▶ [Excerpted records]:
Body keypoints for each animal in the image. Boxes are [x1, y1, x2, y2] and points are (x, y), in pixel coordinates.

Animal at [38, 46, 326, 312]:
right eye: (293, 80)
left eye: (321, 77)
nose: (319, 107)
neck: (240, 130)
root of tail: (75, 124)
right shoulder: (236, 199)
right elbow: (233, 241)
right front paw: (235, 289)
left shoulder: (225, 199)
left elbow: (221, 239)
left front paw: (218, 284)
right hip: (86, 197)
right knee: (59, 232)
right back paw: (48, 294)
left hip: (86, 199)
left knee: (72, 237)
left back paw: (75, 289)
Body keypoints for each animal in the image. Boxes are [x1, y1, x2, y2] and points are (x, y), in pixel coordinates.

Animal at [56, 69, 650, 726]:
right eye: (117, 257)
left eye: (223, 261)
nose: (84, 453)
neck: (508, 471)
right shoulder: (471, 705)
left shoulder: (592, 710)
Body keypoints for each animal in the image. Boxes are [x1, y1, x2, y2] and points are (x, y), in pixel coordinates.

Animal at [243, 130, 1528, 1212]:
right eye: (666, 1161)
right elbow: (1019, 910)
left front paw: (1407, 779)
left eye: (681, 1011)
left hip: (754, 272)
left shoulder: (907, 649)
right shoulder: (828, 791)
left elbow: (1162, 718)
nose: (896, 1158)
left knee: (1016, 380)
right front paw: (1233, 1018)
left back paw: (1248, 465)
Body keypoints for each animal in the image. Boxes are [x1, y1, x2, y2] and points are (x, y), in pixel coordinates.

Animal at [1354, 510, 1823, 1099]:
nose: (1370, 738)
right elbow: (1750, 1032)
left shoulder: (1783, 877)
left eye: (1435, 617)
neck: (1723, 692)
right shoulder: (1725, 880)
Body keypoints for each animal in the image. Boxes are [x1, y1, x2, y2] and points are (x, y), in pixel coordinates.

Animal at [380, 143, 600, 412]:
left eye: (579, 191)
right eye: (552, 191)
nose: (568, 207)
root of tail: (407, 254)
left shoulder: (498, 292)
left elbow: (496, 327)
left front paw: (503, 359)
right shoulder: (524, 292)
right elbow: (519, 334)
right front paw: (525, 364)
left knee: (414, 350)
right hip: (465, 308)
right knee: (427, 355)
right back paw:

▶ [What is expected]: Across all the records, find the lines containing the word "knee" and reproduce each one.

▶ [Response area]:
right knee: (59, 232)
left knee: (72, 237)
left knee: (1016, 380)
left knee: (414, 350)
right knee: (427, 355)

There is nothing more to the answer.